(Beginning of Records for processing)
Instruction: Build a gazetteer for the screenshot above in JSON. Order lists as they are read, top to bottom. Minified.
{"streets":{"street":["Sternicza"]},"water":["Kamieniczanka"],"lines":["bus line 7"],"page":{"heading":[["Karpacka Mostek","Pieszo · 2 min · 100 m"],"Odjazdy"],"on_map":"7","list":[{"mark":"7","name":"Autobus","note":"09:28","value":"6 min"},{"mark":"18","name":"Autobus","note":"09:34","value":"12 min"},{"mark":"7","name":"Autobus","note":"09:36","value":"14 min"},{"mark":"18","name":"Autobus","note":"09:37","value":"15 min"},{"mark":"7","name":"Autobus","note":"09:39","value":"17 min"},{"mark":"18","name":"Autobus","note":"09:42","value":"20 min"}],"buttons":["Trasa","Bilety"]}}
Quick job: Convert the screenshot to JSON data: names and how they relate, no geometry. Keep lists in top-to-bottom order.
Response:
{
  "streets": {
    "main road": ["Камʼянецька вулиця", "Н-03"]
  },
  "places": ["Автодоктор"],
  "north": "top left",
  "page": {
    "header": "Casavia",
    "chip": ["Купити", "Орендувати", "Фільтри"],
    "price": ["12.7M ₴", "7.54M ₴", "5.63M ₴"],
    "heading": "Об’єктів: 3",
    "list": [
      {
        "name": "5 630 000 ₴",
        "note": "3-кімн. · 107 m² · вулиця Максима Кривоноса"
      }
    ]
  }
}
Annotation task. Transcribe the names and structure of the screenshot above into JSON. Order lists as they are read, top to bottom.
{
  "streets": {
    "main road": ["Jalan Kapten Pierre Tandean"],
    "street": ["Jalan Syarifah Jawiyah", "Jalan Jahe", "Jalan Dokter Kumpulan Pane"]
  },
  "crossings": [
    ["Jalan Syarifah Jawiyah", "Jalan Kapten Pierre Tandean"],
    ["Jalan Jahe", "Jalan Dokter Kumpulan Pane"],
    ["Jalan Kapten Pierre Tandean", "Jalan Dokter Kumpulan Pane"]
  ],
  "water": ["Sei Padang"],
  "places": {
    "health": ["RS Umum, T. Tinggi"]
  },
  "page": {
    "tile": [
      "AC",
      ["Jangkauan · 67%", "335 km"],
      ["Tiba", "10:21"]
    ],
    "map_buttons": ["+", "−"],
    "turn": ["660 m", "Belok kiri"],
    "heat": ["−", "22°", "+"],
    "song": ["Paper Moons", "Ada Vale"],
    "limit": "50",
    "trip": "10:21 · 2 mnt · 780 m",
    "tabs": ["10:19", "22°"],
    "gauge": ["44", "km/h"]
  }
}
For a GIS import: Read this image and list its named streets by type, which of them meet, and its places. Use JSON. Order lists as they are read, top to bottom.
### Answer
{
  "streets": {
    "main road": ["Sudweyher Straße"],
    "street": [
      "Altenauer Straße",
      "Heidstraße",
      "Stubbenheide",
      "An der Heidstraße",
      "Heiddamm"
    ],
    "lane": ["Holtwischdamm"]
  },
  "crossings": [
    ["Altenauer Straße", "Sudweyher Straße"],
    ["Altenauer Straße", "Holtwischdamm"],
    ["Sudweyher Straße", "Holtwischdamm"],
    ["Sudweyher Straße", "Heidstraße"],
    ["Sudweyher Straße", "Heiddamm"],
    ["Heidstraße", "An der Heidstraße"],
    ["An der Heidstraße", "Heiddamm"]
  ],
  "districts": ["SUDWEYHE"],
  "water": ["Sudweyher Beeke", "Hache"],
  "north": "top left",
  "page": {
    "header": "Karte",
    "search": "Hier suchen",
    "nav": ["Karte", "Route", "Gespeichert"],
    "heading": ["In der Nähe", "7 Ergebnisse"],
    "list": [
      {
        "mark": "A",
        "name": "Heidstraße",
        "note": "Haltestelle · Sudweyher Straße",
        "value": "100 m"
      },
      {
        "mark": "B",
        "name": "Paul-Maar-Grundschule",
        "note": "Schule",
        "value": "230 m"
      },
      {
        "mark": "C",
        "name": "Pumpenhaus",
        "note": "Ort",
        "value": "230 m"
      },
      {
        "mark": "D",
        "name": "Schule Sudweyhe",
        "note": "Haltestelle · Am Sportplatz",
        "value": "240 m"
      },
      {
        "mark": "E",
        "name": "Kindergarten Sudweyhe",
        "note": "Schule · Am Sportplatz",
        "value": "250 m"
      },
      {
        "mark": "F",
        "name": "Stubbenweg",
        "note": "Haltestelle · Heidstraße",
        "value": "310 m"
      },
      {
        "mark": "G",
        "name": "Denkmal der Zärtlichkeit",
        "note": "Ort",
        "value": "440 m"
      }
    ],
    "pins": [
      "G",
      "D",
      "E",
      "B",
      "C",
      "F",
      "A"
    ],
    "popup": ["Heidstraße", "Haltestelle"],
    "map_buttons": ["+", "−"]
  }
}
(End of Records for processing)
» **Task item**
Each record shown above must be printed once more, exactly.

» **Solution for this problem**
Instruction: Build a gazetteer for the screenshot above in JSON. Order lists as they are read, top to bottom. Minified.
{"streets":{"street":["Sternicza"]},"water":["Kamieniczanka"],"lines":["bus line 7"],"page":{"heading":[["Karpacka Mostek","Pieszo · 2 min · 100 m"],"Odjazdy"],"on_map":"7","list":[{"mark":"7","name":"Autobus","note":"09:28","value":"6 min"},{"mark":"18","name":"Autobus","note":"09:34","value":"12 min"},{"mark":"7","name":"Autobus","note":"09:36","value":"14 min"},{"mark":"18","name":"Autobus","note":"09:37","value":"15 min"},{"mark":"7","name":"Autobus","note":"09:39","value":"17 min"},{"mark":"18","name":"Autobus","note":"09:42","value":"20 min"}],"buttons":["Trasa","Bilety"]}}
Quick job: Convert the screenshot to JSON data: names and how they relate, no geometry. Keep lists in top-to-bottom order.
Response:
{
  "streets": {
    "main road": ["Камʼянецька вулиця", "Н-03"]
  },
  "places": ["Автодоктор"],
  "north": "top left",
  "page": {
    "header": "Casavia",
    "chip": ["Купити", "Орендувати", "Фільтри"],
    "price": ["12.7M ₴", "7.54M ₴", "5.63M ₴"],
    "heading": "Об’єктів: 3",
    "list": [
      {
        "name": "5 630 000 ₴",
        "note": "3-кімн. · 107 m² · вулиця Максима Кривоноса"
      }
    ]
  }
}
Annotation task. Transcribe the names and structure of the screenshot above into JSON. Order lists as they are read, top to bottom.
{
  "streets": {
    "main road": ["Jalan Kapten Pierre Tandean"],
    "street": ["Jalan Syarifah Jawiyah", "Jalan Jahe", "Jalan Dokter Kumpulan Pane"]
  },
  "crossings": [
    ["Jalan Syarifah Jawiyah", "Jalan Kapten Pierre Tandean"],
    ["Jalan Jahe", "Jalan Dokter Kumpulan Pane"],
    ["Jalan Kapten Pierre Tandean", "Jalan Dokter Kumpulan Pane"]
  ],
  "water": ["Sei Padang"],
  "places": {
    "health": ["RS Umum, T. Tinggi"]
  },
  "page": {
    "tile": [
      "AC",
      ["Jangkauan · 67%", "335 km"],
      ["Tiba", "10:21"]
    ],
    "map_buttons": ["+", "−"],
    "turn": ["660 m", "Belok kiri"],
    "heat": ["−", "22°", "+"],
    "song": ["Paper Moons", "Ada Vale"],
    "limit": "50",
    "trip": "10:21 · 2 mnt · 780 m",
    "tabs": ["10:19", "22°"],
    "gauge": ["44", "km/h"]
  }
}
For a GIS import: Read this image and list its named streets by type, which of them meet, and its places. Use JSON. Order lists as they are read, top to bottom.
### Answer
{
  "streets": {
    "main road": ["Sudweyher Straße"],
    "street": [
      "Altenauer Straße",
      "Heidstraße",
      "Stubbenheide",
      "An der Heidstraße",
      "Heiddamm"
    ],
    "lane": ["Holtwischdamm"]
  },
  "crossings": [
    ["Altenauer Straße", "Sudweyher Straße"],
    ["Altenauer Straße", "Holtwischdamm"],
    ["Sudweyher Straße", "Holtwischdamm"],
    ["Sudweyher Straße", "Heidstraße"],
    ["Sudweyher Straße", "Heiddamm"],
    ["Heidstraße", "An der Heidstraße"],
    ["An der Heidstraße", "Heiddamm"]
  ],
  "districts": ["SUDWEYHE"],
  "water": ["Sudweyher Beeke", "Hache"],
  "north": "top left",
  "page": {
    "header": "Karte",
    "search": "Hier suchen",
    "nav": ["Karte", "Route", "Gespeichert"],
    "heading": ["In der Nähe", "7 Ergebnisse"],
    "list": [
      {
        "mark": "A",
        "name": "Heidstraße",
        "note": "Haltestelle · Sudweyher Straße",
        "value": "100 m"
      },
      {
        "mark": "B",
        "name": "Paul-Maar-Grundschule",
        "note": "Schule",
        "value": "230 m"
      },
      {
        "mark": "C",
        "name": "Pumpenhaus",
        "note": "Ort",
        "value": "230 m"
      },
      {
        "mark": "D",
        "name": "Schule Sudweyhe",
        "note": "Haltestelle · Am Sportplatz",
        "value": "240 m"
      },
      {
        "mark": "E",
        "name": "Kindergarten Sudweyhe",
        "note": "Schule · Am Sportplatz",
        "value": "250 m"
      },
      {
        "mark": "F",
        "name": "Stubbenweg",
        "note": "Haltestelle · Heidstraße",
        "value": "310 m"
      },
      {
        "mark": "G",
        "name": "Denkmal der Zärtlichkeit",
        "note": "Ort",
        "value": "440 m"
      }
    ],
    "pins": [
      "G",
      "D",
      "E",
      "B",
      "C",
      "F",
      "A"
    ],
    "popup": ["Heidstraße", "Haltestelle"],
    "map_buttons": ["+", "−"]
  }
}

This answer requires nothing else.